**Extrait à lire:**

-----

Je trouve dommage de ne pas décrire davantage le contenu de ses entraînements, quitte à le faire succinctement , via une douleur le soir, des courbatures vite oubliées le matin. De même, ce n'est qu'un môme. Ses frères et sœurs ne lui manquent pas ? Quel lien développe-t-il avec son mentor ? Froid ou chaleureux ? Je trouve que ça avance trop vite sans passer assez de temps sur le côté emotionnel (mais ce n'est que mon avis).
Notsil
Posté le 13/06/2023
Coucou !
Tu soulèves des points intéressants, et comme c'est un texte sur lequel je veux passer une dernière touche de corrections, ça me donne à réfléchir.
Il a l'habitude que ses frères/soeurs soient souvent en mission mais il y a quand même souvent au moins 2-3 de présents... et je n'y avais même pas pensé ^^
Merci :)
Edouard PArle
Posté le 27/10/2021
Coucou !
Lucas poursuit son apprentissage et va devoir changer s'il veut être à la hauteur. Il a hérité d'en mentor apparemment plutôt discret dont on sait peu. J'espère que les prochains chapitres permettront d'étoffer leur relation et le personnage d'Arcal.
Sinon, je trouve que c'aurait été intéressant d'avoir la première conversation entre Lucas et son nouveau mentor, l'ellipse m'a un peu déçu^^
Etrange l'impopularité du djicam au vu de ses apparentes qualités entrevues dans les chapitres précédents. Bien envie d'en savoir plus...
Une petite coquille :
"de retenir un maximum d’information" -> informations
Toujours un plaisir de te lire,
A bientôt !

-----

**Données fournies:**
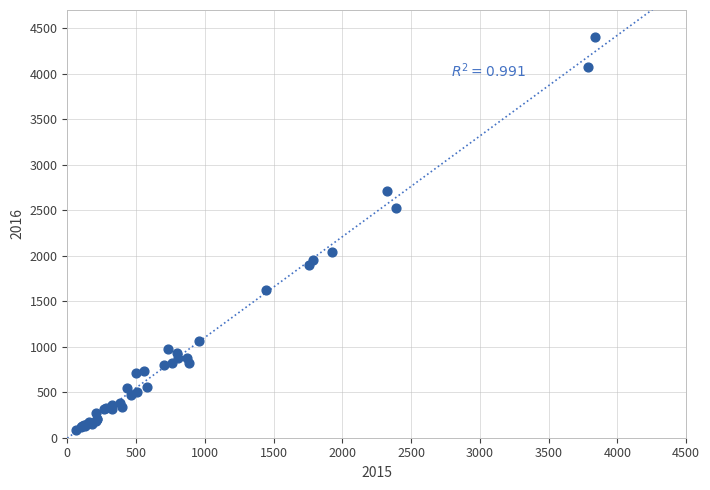

What Y value in the scatter plot is closest to 2239?

2045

-----

**Consigne de travail:** Recopiez intégralement l'extrait à lire figurant plus haut, sans en modifier un seul mot ni un seul signe.

**Corrigé de l'exercice:**
Je trouve dommage de ne pas décrire davantage le contenu de ses entraînements, quitte à le faire succinctement , via une douleur le soir, des courbatures vite oubliées le matin. De même, ce n'est qu'un môme. Ses frères et sœurs ne lui manquent pas ? Quel lien développe-t-il avec son mentor ? Froid ou chaleureux ? Je trouve que ça avance trop vite sans passer assez de temps sur le côté emotionnel (mais ce n'est que mon avis).
Notsil
Posté le 13/06/2023
Coucou !
Tu soulèves des points intéressants, et comme c'est un texte sur lequel je veux passer une dernière touche de corrections, ça me donne à réfléchir.
Il a l'habitude que ses frères/soeurs soient souvent en mission mais il y a quand même souvent au moins 2-3 de présents... et je n'y avais même pas pensé ^^
Merci :)
Edouard PArle
Posté le 27/10/2021
Coucou !
Lucas poursuit son apprentissage et va devoir changer s'il veut être à la hauteur. Il a hérité d'en mentor apparemment plutôt discret dont on sait peu. J'espère que les prochains chapitres permettront d'étoffer leur relation et le personnage d'Arcal.
Sinon, je trouve que c'aurait été intéressant d'avoir la première conversation entre Lucas et son nouveau mentor, l'ellipse m'a un peu déçu^^
Etrange l'impopularité du djicam au vu de ses apparentes qualités entrevues dans les chapitres précédents. Bien envie d'en savoir plus...
Une petite coquille :
"de retenir un maximum d’information" -> informations
Toujours un plaisir de te lire,
A bientôt !